The girls make a boat on the front yard. They gather old two by fours and sheets of splintered plywood, lay them in a crooked rectangle, cover it with blankets. They collect snacks- rice cakes, nuts, unpeeled carrots. M. forms a small mysterious pile of sand in the middle of the blankets. When I come by with a bag of chips for their voyage, their chattering stops, turns to polite thank yous. They watch me till I’m safely back in the house, then return to the loud and serious business of sailing, staying afloat and well-fed.

I sit on a cement step and watch M and J in the pool, two puddles of reds and pinks in the middle of blue water, blue sky. They are in the deep end, sitting on a shared pool noodle, wobbly and determined. It sinks so low they have to turn their faces up to breathe, small giggling islands.

§ INSTRUCTIONS:
(a) Update the passage about the two girls from "The girls make" through "small giggling islands." so that "pool noodle" reads "foam float".
(b) Continue the passage about the two girls, picking up after its final sentence.

§ MATERIAL SUPPLIED:
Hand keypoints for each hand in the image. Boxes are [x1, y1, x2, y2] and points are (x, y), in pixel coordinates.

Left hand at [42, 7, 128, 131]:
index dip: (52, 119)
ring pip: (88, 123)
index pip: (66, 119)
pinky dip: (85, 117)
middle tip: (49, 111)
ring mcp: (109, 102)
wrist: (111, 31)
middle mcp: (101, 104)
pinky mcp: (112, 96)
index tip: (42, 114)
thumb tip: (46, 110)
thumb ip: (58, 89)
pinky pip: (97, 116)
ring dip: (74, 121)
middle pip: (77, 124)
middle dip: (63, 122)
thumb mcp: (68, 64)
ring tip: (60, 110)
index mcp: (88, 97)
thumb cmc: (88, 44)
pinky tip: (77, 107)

---

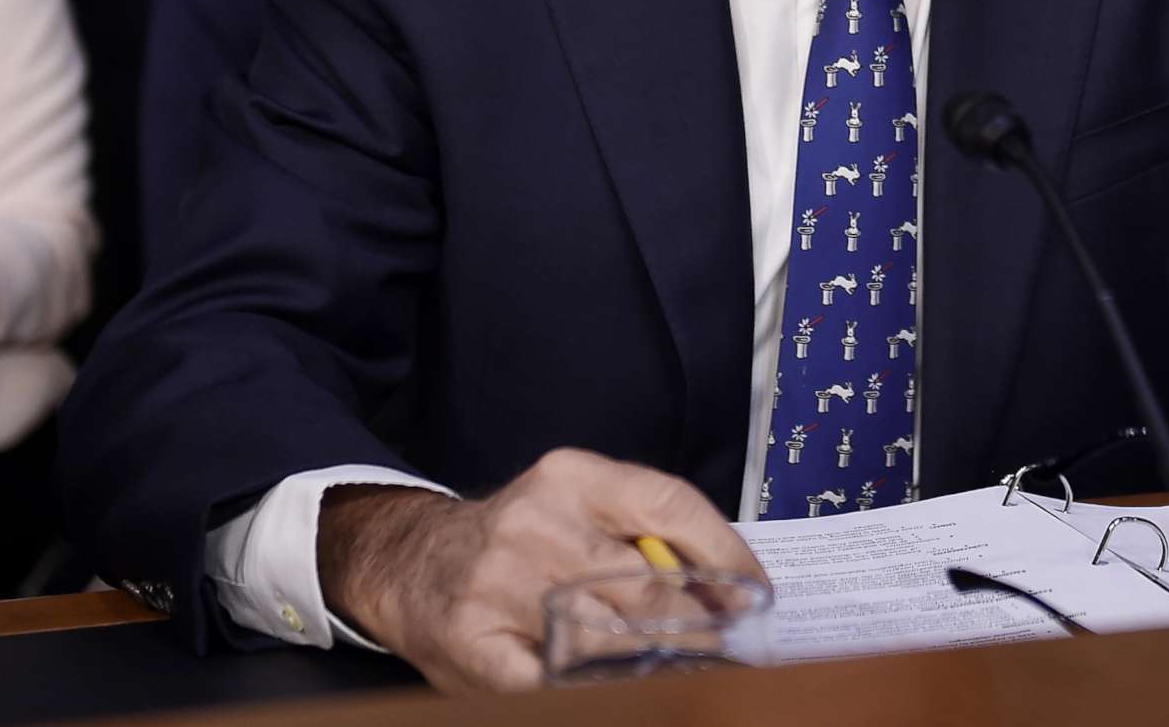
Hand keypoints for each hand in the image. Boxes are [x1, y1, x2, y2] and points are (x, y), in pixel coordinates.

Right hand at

* * *

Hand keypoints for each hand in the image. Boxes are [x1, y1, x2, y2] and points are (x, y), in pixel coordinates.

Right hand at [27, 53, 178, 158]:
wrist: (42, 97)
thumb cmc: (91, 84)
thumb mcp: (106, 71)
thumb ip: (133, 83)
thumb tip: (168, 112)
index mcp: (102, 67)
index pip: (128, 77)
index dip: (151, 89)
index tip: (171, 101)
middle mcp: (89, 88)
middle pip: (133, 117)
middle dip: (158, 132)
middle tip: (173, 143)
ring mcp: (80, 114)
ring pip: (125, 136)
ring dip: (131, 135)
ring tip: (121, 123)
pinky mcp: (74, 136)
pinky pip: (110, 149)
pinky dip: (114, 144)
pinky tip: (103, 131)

§ ANSWER SET:
(a)
The girls make a boat on the front yard. They gather old two by fours and sheets of splintered plywood, lay them in a crooked rectangle, cover it with blankets. They collect snacks- rice cakes, nuts, unpeeled carrots. M. forms a small mysterious pile of sand in the middle of the blankets. When I come by with a bag of chips for their voyage, their chattering stops, turns to polite thank yous. They watch me till I’m safely back in the house, then return to the loud and serious business of sailing, staying afloat and well-fed.

I sit on a cement step and watch M and J in the pool, two puddles of reds and pinks in the middle of blue water, blue sky. They are in the deep end, sitting on a shared foam float, wobbly and determined. It sinks so low they have to turn their faces up to breathe, small giggling islands.

(b)
Two African Firefinches land on the terracotta bowl we usually fill with birdfeed, find only the shells of seeds, soggy from the rain. I want to apologize, feel like a bad host, notice their feathers are the colour of the beets I peeled last night, the stew they became. I think of my Russian grandmother having fingers stained the same colour as African firefinches as the birds disappear into the grove of banana trees.

When M recites her Bible Verse on the way to school, I misunderstand her, hear “Blessed are those who grieve for they will be Pumpkin Heads”. We laugh as we walk down the driveway, imagine grieving pumpkins, step on purple jacaranda petals wet from last night’s rain.

J holds a small square of paper in her hand as she waits for her friend to arrive. It is a list of their sleepover activities, written in careful pencil letters: mak pancaks, skip rop, yur choyc. She cups both hands together, protects the paper from the wind, runs to the top of the stairs and listens for the crunch of tires on gravel.

P buys watermelon gum with her allowance money, distributes it by halves to everyone she sees, writes love notes on purple paper and tucks bits of gum into the envelopes.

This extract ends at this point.